Public works committee approves filing for EPA permit

Public works committee approves filing for EPA permit

By Misty Fritz

A water break discovered the week before Christmas on Burke Street (between Cherry and Mulberry streets) necessitated an emergency replacement of a portion of a water transmission main, and Carlinville’s Public Works Committee voted Tuesday night to approve filing a permit request for that project.

Daniel Held, project manager for Woodard and Curran, explained that a break occurred Dec. 20 on the 1.5-inch line, which serves five customers. “It was leaking, so we dug it up. We put a clamp over the leak, we put the water back to it, and it sprung a leak at a different place. We went to fix that leak and it sprung a leak at another place,” said Held, noting the line could not be repaired and instead a 280-foot section had to be replaced. “Anytime you unearth something like that, EPA requires that you address that issue.” As a result, on Dec. 21 the city crews laid new four-inch main and tied in the customers’ service lines, working from about 8 a.m. until about 8 p.m. In accordance with EPA requirements, samples were taken twice, and the customers’ water was restored before Christmas.

Held explained that in this kind of situation, the city has to call the Illinois EPA to get an emergency permit, which he did. Then, after the work is done, the city has to go through the formal permit process, and the permit has to be signed by an engineer. The committee agreed to pay MECO Engineering up to $1,500 to file the permit.

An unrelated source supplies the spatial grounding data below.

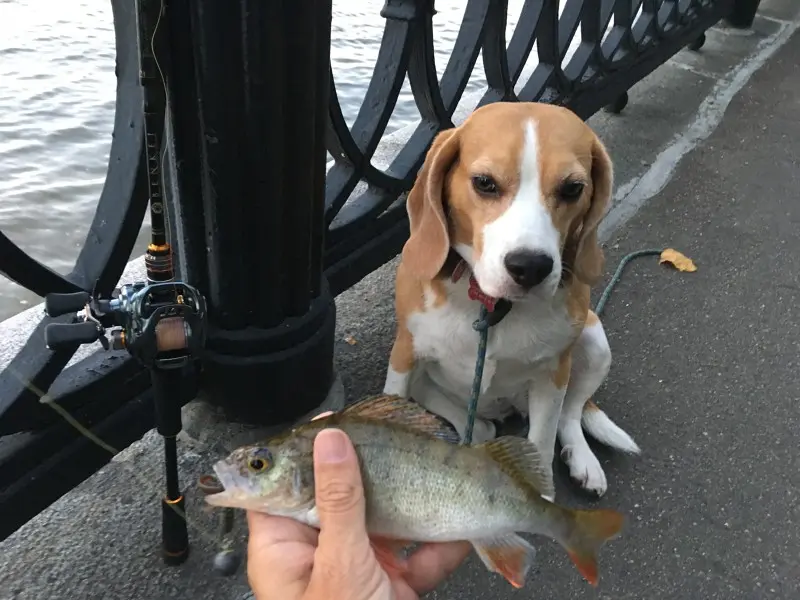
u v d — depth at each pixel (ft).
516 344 1.76
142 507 1.78
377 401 1.07
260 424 1.98
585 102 3.45
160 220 1.28
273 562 1.05
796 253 3.15
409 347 1.88
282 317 1.85
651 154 3.75
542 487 1.12
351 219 2.22
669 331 2.65
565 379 1.89
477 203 1.59
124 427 1.71
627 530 1.93
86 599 1.59
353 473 0.95
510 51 2.99
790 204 3.49
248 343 1.80
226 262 1.67
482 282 1.56
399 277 1.86
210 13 1.34
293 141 1.59
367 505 1.01
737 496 2.06
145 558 1.68
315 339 1.91
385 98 2.22
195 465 1.89
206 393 1.91
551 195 1.55
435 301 1.77
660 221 3.28
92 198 3.14
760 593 1.82
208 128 1.47
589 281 1.73
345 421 1.02
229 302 1.74
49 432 1.56
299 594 1.02
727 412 2.33
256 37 1.39
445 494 1.03
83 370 1.63
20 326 2.14
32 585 1.60
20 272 1.40
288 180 1.63
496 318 1.63
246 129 1.50
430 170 1.65
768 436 2.26
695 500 2.03
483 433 2.07
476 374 1.58
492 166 1.54
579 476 2.00
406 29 2.18
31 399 1.48
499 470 1.06
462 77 2.60
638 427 2.25
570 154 1.56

The committee also discussed snow removal over the weekend. “I do want to thank all of the guys that worked over the weekend,” said Mayor Deanna Demuzio. “We had a full contingent of guys working.”

“I personally thought that the city did a very good job, considering that it just kept snowing forever,” said Alderwoman Cindy Campbell. “I was able to get around okay, and I thought they did a fantastic job. It’s not nothing to try to keep that done when it just keeps coming down.”

In his monthly report, Held noted the wastewater treatment plant treated 27.82 million gallons of water in December; in that time, the water plant produced 21.12 million gallons of water and the street department completed 91 requests for services. From May 1 through Dec. 31, 2018, the street department completed a total of 1,154 requests.

In terms of finances, Woodard and Curran collected $194,890.29 in December and $1,612,888.86 from May 1 to Dec. 1. Held also pointed out that Woodard and Curran is approximately $67,940 over budget for the year, due largely to chemicals needed to treat Lake 1 instead of Lake 2 ($60,328), an unbudgeted National Pollutant Discharge Elimination System fee ($19,000, required annually by the EPA) that was paid, and safety improvements at all public works locations ($19,458), as well as increased overtime due to the snow event and a temporary staffing shortage. Repairs are also needed for the trickling filter and the sand filter pump, which will increase the over-budget amount, though that cost is not yet known.